### EXPLORER LE DOCUMENT
1. Répondez aux questions suivantes à partir du texte sur la dissolution du Bastion Social.
(a) Combien d'associations le ministère de l'Intérieur annonce-t-il avoir dissoutes au total ?
(b) Dans quel cimetière 96 tombes ont-elles été profanées ?
(c) Qui a déclaré : « La dissolution du Bastion Social est une avancée concrète dans notre combat contre la haine » ?
2. Recopiez à l'identique le passage du texte sur la dissolution du Bastion Social situé entre « Le président Emmanuel » et « du Bastion social. », ces deux extraits compris.

== TEXTE ÉTUDIÉ ==

La dissolution du groupuscule identitaire a été prononcée hier matin au cours du Conseil des Ministres. Lancé à Lyon au printemps 2017, le mouvement néofasciste était accusé d’appeler à la haine, aux discriminations et aux actions violentes. Son local strasbourgeois, L’Arcadia, avait déjà fermé fin 2018.

C’est officiel. Dans un communiqué de presse, le ministère de l’Intérieur annonce la dissolution du Bastion Social ainsi que six autres associations rattachées, dont « Solidarité Argentoratum », l’association de la faction strasbourgeoise du mouvement. « Ces sept associations, étroitement liées par leurs slogans, leurs doctrines, leurs méthodes et leurs appels à la violence, constituent ensemble le Bastion Social, et toutes ont été dissoutes à ce jour », est-il écrit dans le document. Cette dissolution a été prononcée par décret au cours de la matinée d’hier, lors du Conseil des ministres. Le ministère de l’Intérieur explique avoir pris cette décision « pour mettre fin aux exactions répétées commises en marge de rassemblements de voie publique ».

Le président Emmanuel Macron s’était engagé fin février à la dissolution du Bastion Social, au lendemain de la profanation de 96 tombes dans le cimetière juif de Quatzenheim. Fortement lié à l’extrême-droite radicale, le Bastion Social s’était fait connaître au mois de mai 2017 à Lyon : des militants identitaires avaient occupé des locaux vides en ville pour y héberger uniquement des personnes sans-abri d’origine française. Le mouvement néofasciste s’était depuis implanté dans plusieurs villes de France, et notamment à Strasbourg, en ouvrant le bar associatif L’Arcadia. Son inauguration s’était conclue par l’agression d’un français d’origine algérienne ; un couple et un conducteur de tram avaient également été agressés par deux membres du Bastion social.

« Les appels aux discriminations et à la violence sont inacceptables. Ils sont contraires aux valeurs de la République. La dissolution du Bastion Social est une avancée concrète dans notre combat contre la haine », a déclaré Christophe Castaner, ministre de l’Intérieur.

===
== DONNÉES FOURNIES ==

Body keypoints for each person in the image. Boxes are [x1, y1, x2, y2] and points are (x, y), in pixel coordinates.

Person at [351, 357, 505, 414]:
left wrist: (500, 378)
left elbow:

===
== DONNÉES FOURNIES ==

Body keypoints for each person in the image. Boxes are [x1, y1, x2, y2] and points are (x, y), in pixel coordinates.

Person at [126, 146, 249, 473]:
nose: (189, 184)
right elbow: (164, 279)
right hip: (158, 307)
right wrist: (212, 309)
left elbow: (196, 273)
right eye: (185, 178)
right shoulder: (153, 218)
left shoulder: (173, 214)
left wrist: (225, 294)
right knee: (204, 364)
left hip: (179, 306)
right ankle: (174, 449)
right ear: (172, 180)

===
== DONNÉES FOURNIES ==

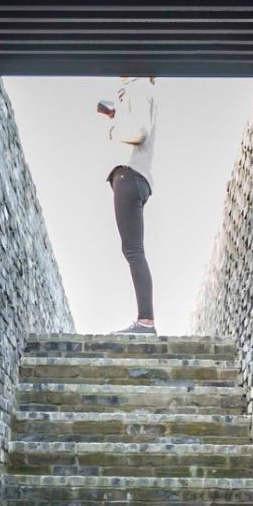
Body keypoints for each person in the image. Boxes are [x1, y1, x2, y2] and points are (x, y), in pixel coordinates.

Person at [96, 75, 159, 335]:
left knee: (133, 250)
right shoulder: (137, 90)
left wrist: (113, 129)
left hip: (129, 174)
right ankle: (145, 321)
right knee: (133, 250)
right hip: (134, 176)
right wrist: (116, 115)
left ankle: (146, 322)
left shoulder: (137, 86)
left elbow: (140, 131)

===

### RÉPONSES DANS L'ORDRE
1.
(a) Sept associations : le Bastion Social et six autres associations rattachées.
(b) Dans le cimetière juif de Quatzenheim.
(c) Christophe Castaner, ministre de l'Intérieur.

2.
Le président Emmanuel Macron s’était engagé fin février à la dissolution du Bastion Social, au lendemain de la profanation de 96 tombes dans le cimetière juif de Quatzenheim. Fortement lié à l’extrême-droite radicale, le Bastion Social s’était fait connaître au mois de mai 2017 à Lyon : des militants identitaires avaient occupé des locaux vides en ville pour y héberger uniquement des personnes sans-abri d’origine française. Le mouvement néofasciste s’était depuis implanté dans plusieurs villes de France, et notamment à Strasbourg, en ouvrant le bar associatif L’Arcadia. Son inauguration s’était conclue par l’agression d’un français d’origine algérienne ; un couple et un conducteur de tram avaient également été agressés par deux membres du Bastion social.